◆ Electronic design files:
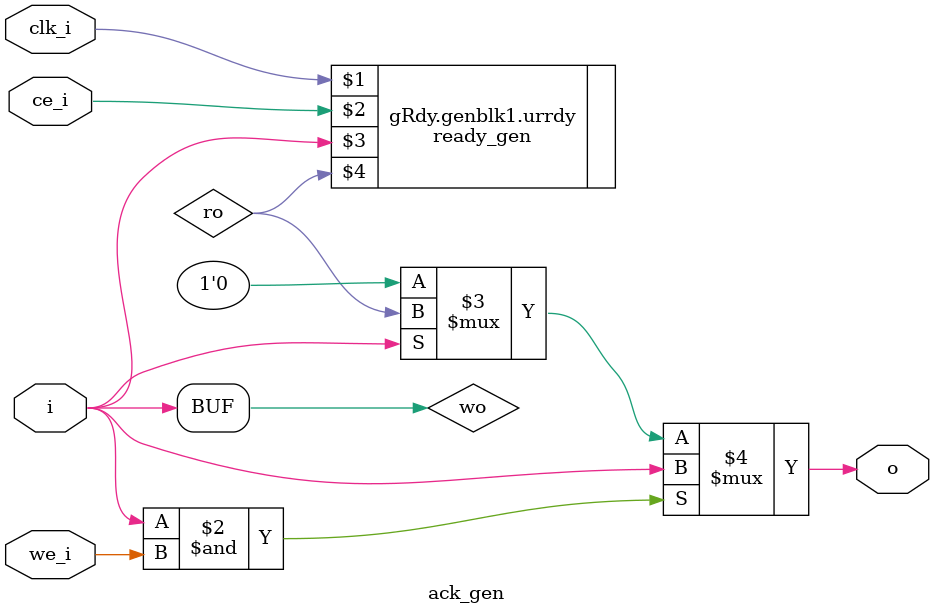
<source format=v>
module ack_gen(clk_i, ce_i, i, we_i, o);
input clk_i;
input ce_i;
input i;
input we_i;
output reg o;
parameter READ_STAGES = 3;
parameter WRITE_STAGES = 0;
parameter ACK_LEVEL = 1'b0;
parameter REGISTER_OUTPUT = 1'b0;

wire ro, wo;
generate begin : gRdy
if (READ_STAGES==0)
assign ro = i;
else begin
ready_gen #(READ_STAGES) urrdy (clk_i, ce_i, i, ro);
end
if (WRITE_STAGES==0)
assign wo = i;
else begin
ready_gen #(READ_STAGES) uwrdy (clk_i, ce_i, we_i, wo);
end
if (REGISTER_OUTPUT) begin
always @(posedge clk_i)
	o <= (i & we_i) ? wo : i ? ro : ACK_LEVEL;
end
else begin
always @*
	o <= (i & we_i) ? wo : i ? ro : ACK_LEVEL;
end
end
endgenerate

endmodule

</source>
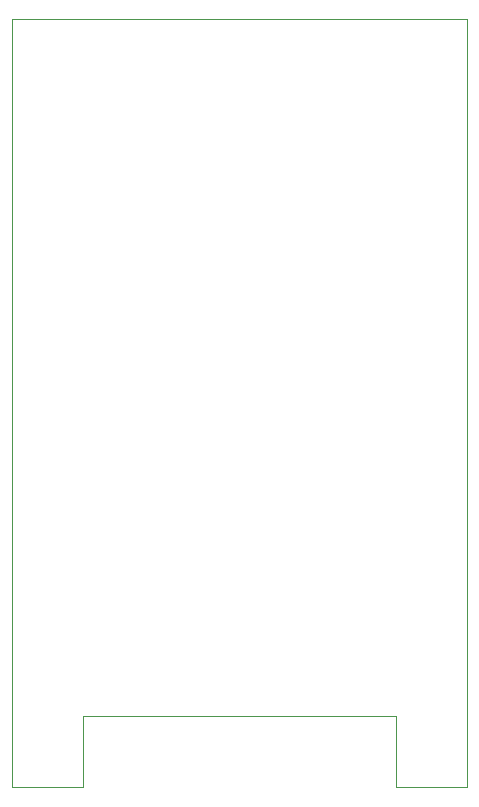
<source format=gm1>
G04 #@! TF.FileFunction,Profile,NP*
%FSLAX46Y46*%
G04 Gerber Fmt 4.6, Leading zero omitted, Abs format (unit mm)*
G04 Created by KiCad (PCBNEW (2015-12-03 BZR 6346, Git b04f18b)-product) date 10.01.2016 19:55:33*
%MOMM*%
G01*
G04 APERTURE LIST*
%ADD10C,0.150000*%
%ADD11C,0.100000*%
G04 APERTURE END LIST*
D10*
D11*
X87225000Y-144000000D02*
X113725000Y-144000000D01*
X113725000Y-144000000D02*
X113725000Y-150000000D01*
X87225000Y-144000000D02*
X87225000Y-150000000D01*
X119725000Y-85000000D02*
X119725000Y-150000000D01*
X81225000Y-150000000D02*
X81225000Y-85000000D01*
X113725000Y-150000000D02*
X119725000Y-150000000D01*
X87225000Y-150000000D02*
X81225000Y-150000000D01*
X119725000Y-85000000D02*
X81225000Y-85000000D01*
M02*

</source>
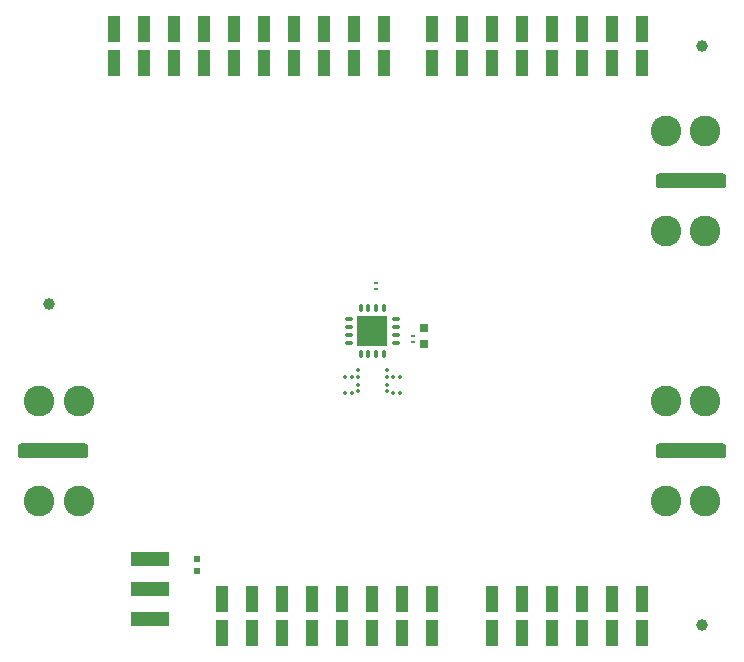
<source format=gtp>
G04*
G04 #@! TF.GenerationSoftware,Altium Limited,Altium Designer,21.3.2 (30)*
G04*
G04 Layer_Color=8421504*
%FSLAX24Y24*%
%MOIN*%
G70*
G04*
G04 #@! TF.SameCoordinates,F3A22827-C8A6-453D-B49C-89BDF9855147*
G04*
G04*
G04 #@! TF.FilePolarity,Positive*
G04*
G01*
G75*
%ADD17C,0.1024*%
G04:AMPARAMS|DCode=18|XSize=11.8mil|YSize=10.6mil|CornerRadius=2.7mil|HoleSize=0mil|Usage=FLASHONLY|Rotation=270.000|XOffset=0mil|YOffset=0mil|HoleType=Round|Shape=RoundedRectangle|*
%AMROUNDEDRECTD18*
21,1,0.0118,0.0053,0,0,270.0*
21,1,0.0065,0.0106,0,0,270.0*
1,1,0.0053,-0.0027,-0.0032*
1,1,0.0053,-0.0027,0.0032*
1,1,0.0053,0.0027,0.0032*
1,1,0.0053,0.0027,-0.0032*
%
%ADD18ROUNDEDRECTD18*%
G04:AMPARAMS|DCode=19|XSize=11.8mil|YSize=10.6mil|CornerRadius=2.7mil|HoleSize=0mil|Usage=FLASHONLY|Rotation=0.000|XOffset=0mil|YOffset=0mil|HoleType=Round|Shape=RoundedRectangle|*
%AMROUNDEDRECTD19*
21,1,0.0118,0.0053,0,0,0.0*
21,1,0.0065,0.0106,0,0,0.0*
1,1,0.0053,0.0032,-0.0027*
1,1,0.0053,-0.0032,-0.0027*
1,1,0.0053,-0.0032,0.0027*
1,1,0.0053,0.0032,0.0027*
%
%ADD19ROUNDEDRECTD19*%
%ADD20R,0.0217X0.0236*%
%ADD21C,0.0394*%
%ADD22R,0.0402X0.0862*%
%ADD23R,0.1252X0.0500*%
G04:AMPARAMS|DCode=24|XSize=236.2mil|YSize=50mil|CornerRadius=12.5mil|HoleSize=0mil|Usage=FLASHONLY|Rotation=180.000|XOffset=0mil|YOffset=0mil|HoleType=Round|Shape=RoundedRectangle|*
%AMROUNDEDRECTD24*
21,1,0.2362,0.0250,0,0,180.0*
21,1,0.2112,0.0500,0,0,180.0*
1,1,0.0250,-0.1056,0.0125*
1,1,0.0250,0.1056,0.0125*
1,1,0.0250,0.1056,-0.0125*
1,1,0.0250,-0.1056,-0.0125*
%
%ADD24ROUNDEDRECTD24*%
%ADD25R,0.0118X0.0106*%
%ADD26R,0.0315X0.0295*%
%ADD27O,0.0118X0.0315*%
%ADD28O,0.0315X0.0118*%
%ADD29R,0.1043X0.1043*%
D17*
X23106Y14125D02*
D03*
X21795D02*
D03*
X23106Y17475D02*
D03*
X21795D02*
D03*
X23099Y5125D02*
D03*
X21788D02*
D03*
X23099Y8475D02*
D03*
X21788D02*
D03*
X900D02*
D03*
X2211D02*
D03*
X900Y5125D02*
D03*
X2211D02*
D03*
D18*
X12686Y8733D02*
D03*
X12911D02*
D03*
X11311D02*
D03*
X11087D02*
D03*
Y9274D02*
D03*
X11311D02*
D03*
X12911D02*
D03*
X12686D02*
D03*
D19*
X11522Y9016D02*
D03*
Y8791D02*
D03*
X12478Y9016D02*
D03*
Y8791D02*
D03*
X11522Y9494D02*
D03*
Y9270D02*
D03*
X12478Y9494D02*
D03*
Y9270D02*
D03*
D20*
X6156Y2808D02*
D03*
Y3202D02*
D03*
D21*
X22986Y1000D02*
D03*
X23000Y20300D02*
D03*
X1213Y11706D02*
D03*
D22*
X19000Y20877D02*
D03*
X15000D02*
D03*
X19000Y19723D02*
D03*
X15000D02*
D03*
X20000Y20877D02*
D03*
X21000D02*
D03*
X16000D02*
D03*
X17000D02*
D03*
X14000D02*
D03*
X20000Y19723D02*
D03*
X21000D02*
D03*
X16000Y19723D02*
D03*
X17000Y19723D02*
D03*
X14000D02*
D03*
X18000Y20877D02*
D03*
Y19723D02*
D03*
X10400Y20877D02*
D03*
X6400D02*
D03*
X10400Y19723D02*
D03*
X6400Y19723D02*
D03*
X12400Y20877D02*
D03*
X11400D02*
D03*
X8400D02*
D03*
X7400D02*
D03*
X5400D02*
D03*
X4400D02*
D03*
X12400Y19723D02*
D03*
X11400D02*
D03*
X8400D02*
D03*
X7400D02*
D03*
X5400D02*
D03*
X4400Y19723D02*
D03*
X9400Y20877D02*
D03*
X3400D02*
D03*
X9400Y19723D02*
D03*
X3400D02*
D03*
X9000Y723D02*
D03*
X13000D02*
D03*
X9000Y1877D02*
D03*
X13000D02*
D03*
X8000Y723D02*
D03*
X7000D02*
D03*
X12000D02*
D03*
X11000D02*
D03*
X14000D02*
D03*
X8000Y1877D02*
D03*
X7000D02*
D03*
X12000Y1877D02*
D03*
X11000Y1877D02*
D03*
X14000D02*
D03*
X10000Y723D02*
D03*
Y1877D02*
D03*
X18000Y723D02*
D03*
Y1877D02*
D03*
X16000Y723D02*
D03*
X17000D02*
D03*
X20000D02*
D03*
X21000D02*
D03*
X16000Y1877D02*
D03*
X17000D02*
D03*
X20000D02*
D03*
X21000D02*
D03*
X19000Y723D02*
D03*
X19000Y1877D02*
D03*
D23*
X4606Y1207D02*
D03*
Y3207D02*
D03*
Y2207D02*
D03*
D24*
X22634Y15800D02*
D03*
X22627Y6800D02*
D03*
X1372D02*
D03*
D25*
X13350Y10643D02*
D03*
Y10418D02*
D03*
X12128Y12412D02*
D03*
Y12188D02*
D03*
D26*
X13723Y10360D02*
D03*
Y10891D02*
D03*
D27*
X11616Y10022D02*
D03*
X11872D02*
D03*
X12128D02*
D03*
X12384D02*
D03*
Y11578D02*
D03*
X12128D02*
D03*
X11872D02*
D03*
X11616D02*
D03*
D28*
X12778Y10416D02*
D03*
Y10672D02*
D03*
Y10928D02*
D03*
Y11184D02*
D03*
X11222D02*
D03*
Y10928D02*
D03*
Y10672D02*
D03*
Y10416D02*
D03*
D29*
X12000Y10800D02*
D03*
M02*

</source>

◆ Your objective:
Your answer should be a single number, which is the count of lines in the data above that include the word "CornerRadius".

◆ Task solution:
3